## [Job item]
Write out the rows again, covering everything from the line containing "piano: 1 (con ascensore)" down to the line containing "Baran Ali Gezek, Alanya". Substitute "LEGGI DI PIÙ" for "LEGGI ANCORA", change nothing else, and leave the pictures out.

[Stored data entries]

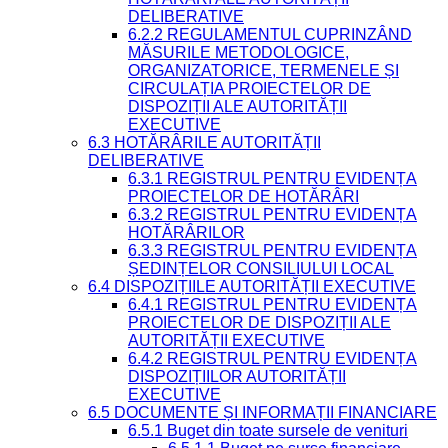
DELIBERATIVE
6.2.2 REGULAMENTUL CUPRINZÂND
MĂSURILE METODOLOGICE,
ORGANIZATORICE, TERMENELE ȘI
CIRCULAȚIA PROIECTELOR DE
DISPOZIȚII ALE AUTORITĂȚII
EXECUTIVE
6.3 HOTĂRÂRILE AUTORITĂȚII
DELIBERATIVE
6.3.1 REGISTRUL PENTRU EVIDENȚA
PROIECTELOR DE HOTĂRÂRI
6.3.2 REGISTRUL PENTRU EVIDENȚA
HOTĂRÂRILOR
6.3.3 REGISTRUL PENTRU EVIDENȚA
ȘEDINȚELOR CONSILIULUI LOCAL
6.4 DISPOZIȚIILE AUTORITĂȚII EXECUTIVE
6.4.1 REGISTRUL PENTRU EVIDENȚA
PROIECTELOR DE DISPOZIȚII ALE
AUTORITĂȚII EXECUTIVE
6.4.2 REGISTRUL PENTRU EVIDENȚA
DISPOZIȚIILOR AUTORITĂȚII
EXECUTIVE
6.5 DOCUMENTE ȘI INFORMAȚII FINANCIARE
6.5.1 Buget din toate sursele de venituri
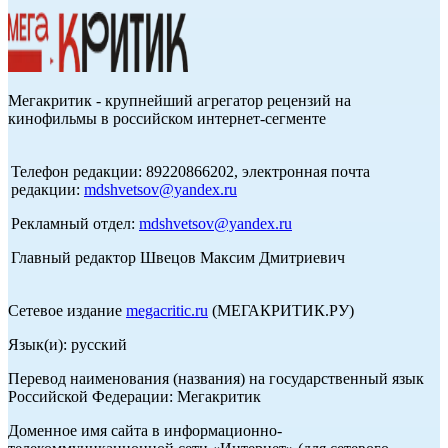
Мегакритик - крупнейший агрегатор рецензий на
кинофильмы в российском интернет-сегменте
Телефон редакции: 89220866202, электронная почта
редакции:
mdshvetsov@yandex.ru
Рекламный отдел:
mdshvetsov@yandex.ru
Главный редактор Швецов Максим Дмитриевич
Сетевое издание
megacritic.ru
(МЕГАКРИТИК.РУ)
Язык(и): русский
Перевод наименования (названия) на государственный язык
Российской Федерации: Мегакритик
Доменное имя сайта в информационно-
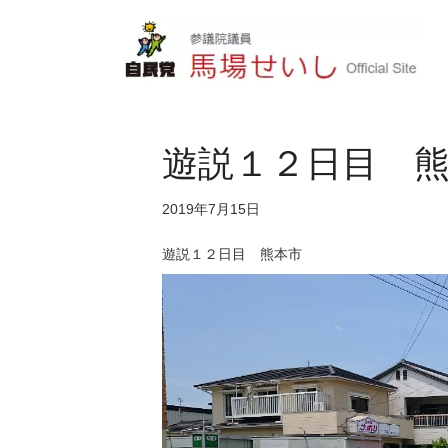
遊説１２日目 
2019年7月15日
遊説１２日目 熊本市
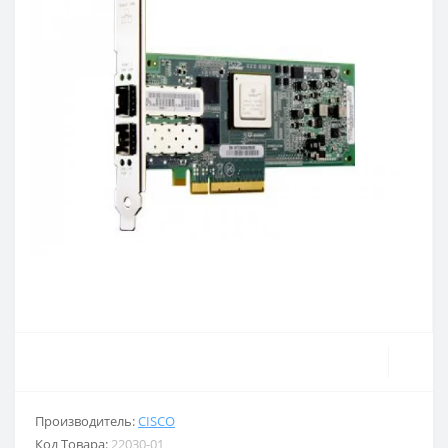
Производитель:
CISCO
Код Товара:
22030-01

* * *

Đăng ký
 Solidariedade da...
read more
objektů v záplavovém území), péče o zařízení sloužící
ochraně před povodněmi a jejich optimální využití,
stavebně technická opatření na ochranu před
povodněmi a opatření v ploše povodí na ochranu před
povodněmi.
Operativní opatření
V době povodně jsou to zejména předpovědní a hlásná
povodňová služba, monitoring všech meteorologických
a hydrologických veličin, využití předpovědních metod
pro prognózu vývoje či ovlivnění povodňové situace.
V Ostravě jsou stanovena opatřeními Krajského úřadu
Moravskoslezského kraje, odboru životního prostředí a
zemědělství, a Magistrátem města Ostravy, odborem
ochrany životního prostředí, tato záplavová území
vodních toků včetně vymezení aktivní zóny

* * *

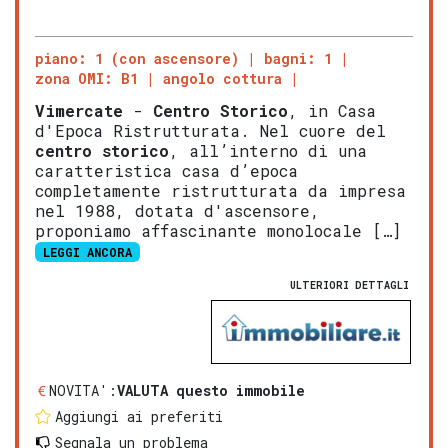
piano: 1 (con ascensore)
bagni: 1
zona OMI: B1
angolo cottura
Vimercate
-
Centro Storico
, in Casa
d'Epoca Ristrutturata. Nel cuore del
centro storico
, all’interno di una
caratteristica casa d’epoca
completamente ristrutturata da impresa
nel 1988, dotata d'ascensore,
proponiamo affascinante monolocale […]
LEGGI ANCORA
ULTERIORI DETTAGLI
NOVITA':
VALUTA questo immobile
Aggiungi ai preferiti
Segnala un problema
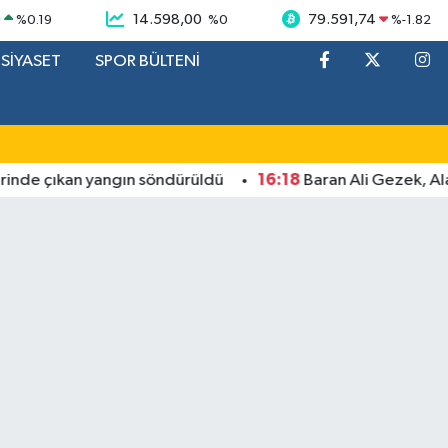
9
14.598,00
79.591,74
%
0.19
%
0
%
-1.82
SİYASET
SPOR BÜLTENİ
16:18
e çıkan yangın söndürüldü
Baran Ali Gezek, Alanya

## [Response box]
piano: 1 (con ascensore)
bagni: 1
zona OMI: B1
angolo cottura
Vimercate
-
Centro Storico
, in Casa
d'Epoca Ristrutturata. Nel cuore del
centro storico
, all’interno di una
caratteristica casa d’epoca
completamente ristrutturata da impresa
nel 1988, dotata d'ascensore,
proponiamo affascinante monolocale […]
LEGGI DI PIÙ
ULTERIORI DETTAGLI
NOVITA':
VALUTA questo immobile
Aggiungi ai preferiti
Segnala un problema
9
14.598,00
79.591,74
%
0.19
%
0
%
-1.82
SİYASET
SPOR BÜLTENİ
16:18
e çıkan yangın söndürüldü
Baran Ali Gezek, Alanya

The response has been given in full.